**TRAVAIL À RÉALISER**
Prolongez l'article sur les députés conservateurs au lendemain de la défaite de Pierre Poilievre en reprenant après sa dernière phrase.

**EXTRAIT CHOISI**
Au lendemain de la défaite de Pierre Poilievre dans sa circonscription de Carleton, près d’Ottawa, des députés conservateurs ont commencé à accorder des entrevues à des plateaux télé boudés jusqu’ici par les membres du parti.

Chris d’Entremont, député conservateur réélu dans la circonscription néoécossaise d’Acadie–Annapolis, s’est montré ouvert à travailler avec les autres partis de la Chambre pour faire face à l’administration Trump.
C’est le cas de Chris d’Entremont, réélu dans Acadie–Annapolis, en Nouvelle-Écosse, qui affirme à CBC que son parti devra travailler avec les autres partis pour faire face à l’administration Trump.
Idem pour son collègue réélu dans le Grand Toronto, Jamil Jivani, qui déclare sur CBC être prêt à discuter avec son ami J.D. Vance, vice-président des États-Unis, afin d’appuyer le gouvernement libéral dans ses négociations.
«Un changement de dynamique est toutefois nécessaire entre nos deux pays», a-t-il ajouté, évoquant de «forts désaccords politiques» avec J.D. Vance.
Les deux députés se sont exprimés sur CBC, un média dont Pierre Poilievre promettait de couper le financement.

Entrées issues d'une source de données:
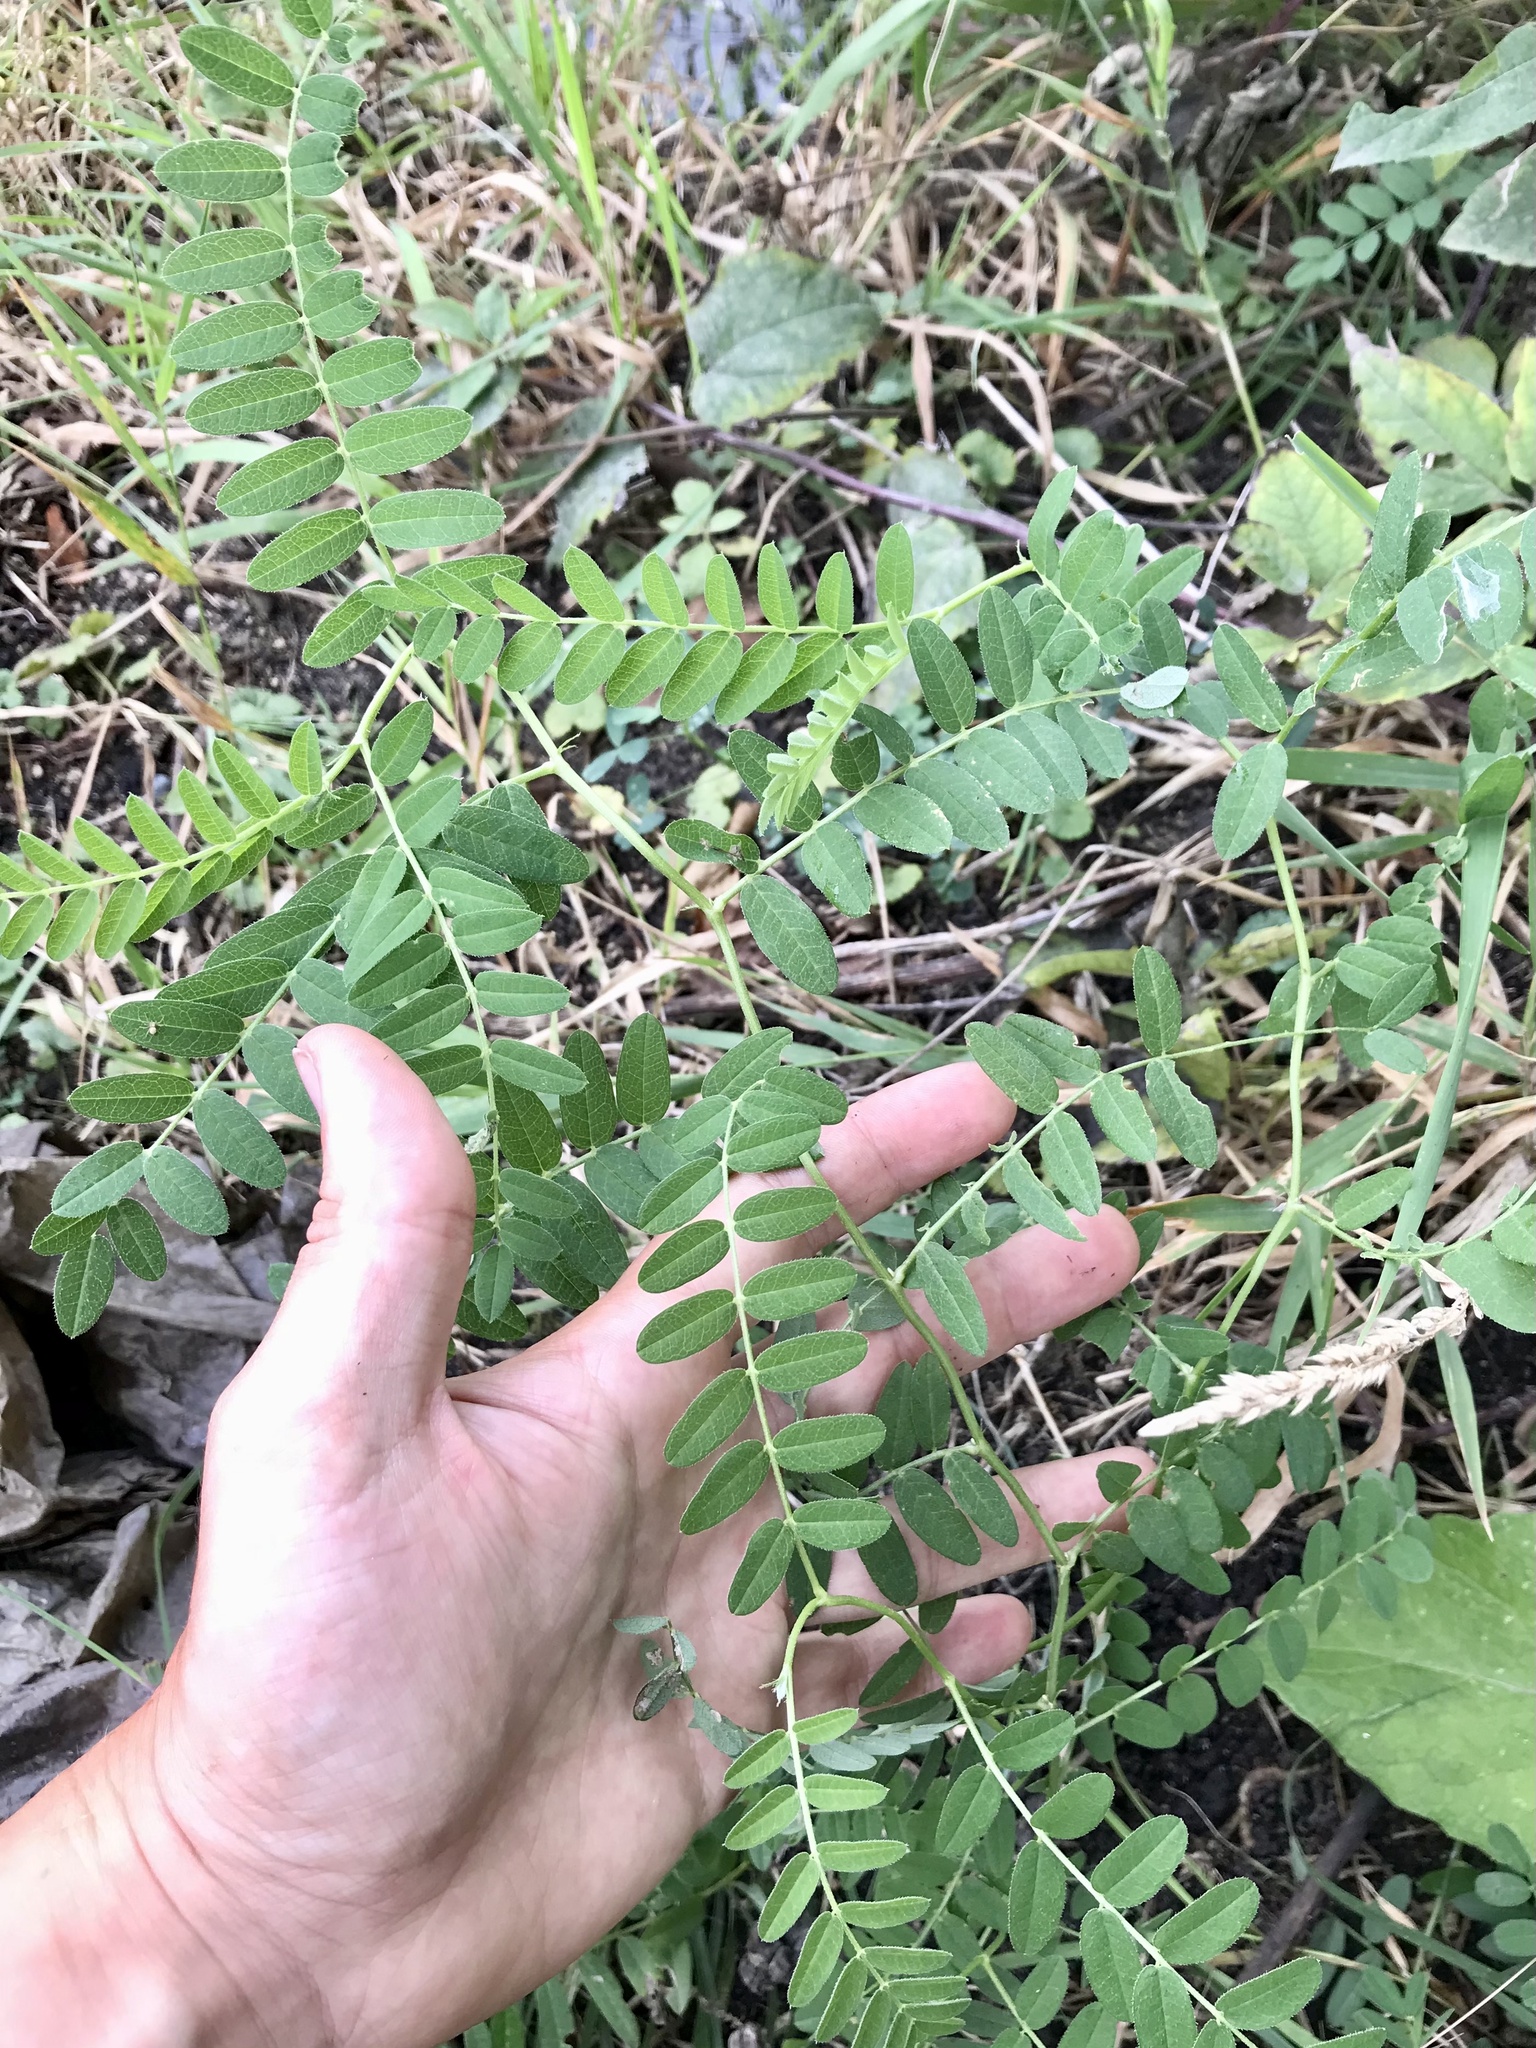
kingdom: Plantae
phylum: Tracheophyta
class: Magnoliopsida
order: Fabales
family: Fabaceae
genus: Astragalus
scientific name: Astragalus cicer
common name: Chick-pea milk-vetch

**RÉPONSE RÉDIGÉE**
Langues déliées
Ces ouvertures du côté conservateur, peu communes lorsque le Parlement siège, seraient renforcées par des manœuvres des libéraux en coulisses qui, à trois sièges seulement de la majorité, tenteraient de recruter des conservateurs de l’autre côté de la Chambre, rapporte Radio-Canada.

Selon Yan Plante, le leadeur parlementaire qui sera choisi cette semaine «va devenir un peu comme un leadeur adjoint» de Pierre Poilievre.
Le président-directeur général du Réseau de développement économique et d’employabilité (RDÉE) Canada, Yan Plante, n’exclut pas qu’il y ait des «frustrations» chez les députés conservateurs, par rapport à la défaite de leur chef.
Selon lui, s’ils restaient auparavant silencieux, c’est «parce qu’ils avaient l’impression qu’ils se dirigeaient vers une victoire». «Au lendemain d’une défaite, certaines personnes mécontentes pourraient avoir le choix de s’exprimer davantage», commente l’ancien stratège politique.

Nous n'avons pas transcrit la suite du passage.